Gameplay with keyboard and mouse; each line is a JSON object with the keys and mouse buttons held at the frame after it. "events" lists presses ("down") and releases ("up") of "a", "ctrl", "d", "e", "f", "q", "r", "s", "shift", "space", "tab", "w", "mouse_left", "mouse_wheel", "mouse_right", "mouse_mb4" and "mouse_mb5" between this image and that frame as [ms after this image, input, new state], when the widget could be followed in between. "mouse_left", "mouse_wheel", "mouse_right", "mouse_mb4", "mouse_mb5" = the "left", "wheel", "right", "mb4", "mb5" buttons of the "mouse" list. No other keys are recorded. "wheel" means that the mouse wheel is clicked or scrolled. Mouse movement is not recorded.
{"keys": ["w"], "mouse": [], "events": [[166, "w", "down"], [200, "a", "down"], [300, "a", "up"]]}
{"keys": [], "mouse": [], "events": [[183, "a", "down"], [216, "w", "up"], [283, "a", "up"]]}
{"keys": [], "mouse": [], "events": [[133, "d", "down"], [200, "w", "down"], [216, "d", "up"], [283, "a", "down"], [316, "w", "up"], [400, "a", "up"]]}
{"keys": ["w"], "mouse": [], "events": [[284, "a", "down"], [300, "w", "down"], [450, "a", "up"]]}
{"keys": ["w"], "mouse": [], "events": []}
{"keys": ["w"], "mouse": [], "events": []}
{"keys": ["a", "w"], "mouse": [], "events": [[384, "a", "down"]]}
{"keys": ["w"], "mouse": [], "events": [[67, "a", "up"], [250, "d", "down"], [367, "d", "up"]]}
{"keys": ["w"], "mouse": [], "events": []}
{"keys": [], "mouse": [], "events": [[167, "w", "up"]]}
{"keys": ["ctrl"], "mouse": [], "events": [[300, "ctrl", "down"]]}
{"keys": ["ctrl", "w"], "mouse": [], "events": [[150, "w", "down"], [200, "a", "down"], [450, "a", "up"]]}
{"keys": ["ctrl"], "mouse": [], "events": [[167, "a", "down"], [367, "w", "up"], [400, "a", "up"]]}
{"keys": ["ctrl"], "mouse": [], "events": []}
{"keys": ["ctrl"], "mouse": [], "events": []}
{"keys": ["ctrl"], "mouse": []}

========================

_TASK STATEMENT_
Search the data for the string "ctrl" and copy each line where it appears.

_ANSWER TO THE EXERCISE_
Gameplay with keyboard and mouse; each line is a JSON object with the keys and mouse buttons held at the frame after it. "events" lists presses ("down") and releases ("up") of "a", "ctrl", "d", "e", "f", "q", "r", "s", "shift", "space", "tab", "w", "mouse_left", "mouse_wheel", "mouse_right", "mouse_mb4" and "mouse_mb5" between this image and that frame as [ms after this image, input, new state], when the widget could be followed in between. "mouse_left", "mouse_wheel", "mouse_right", "mouse_mb4", "mouse_mb5" = the "left", "wheel", "right", "mb4", "mb5" buttons of the "mouse" list. No other keys are recorded. "wheel" means that the mouse wheel is clicked or scrolled. Mouse movement is not recorded.
{"keys": ["ctrl"], "mouse": [], "events": [[300, "ctrl", "down"]]}
{"keys": ["ctrl", "w"], "mouse": [], "events": [[150, "w", "down"], [200, "a", "down"], [450, "a", "up"]]}
{"keys": ["ctrl"], "mouse": [], "events": [[167, "a", "down"], [367, "w", "up"], [400, "a", "up"]]}
{"keys": ["ctrl"], "mouse": [], "events": []}
{"keys": ["ctrl"], "mouse": [], "events": []}
{"keys": ["ctrl"], "mouse": []}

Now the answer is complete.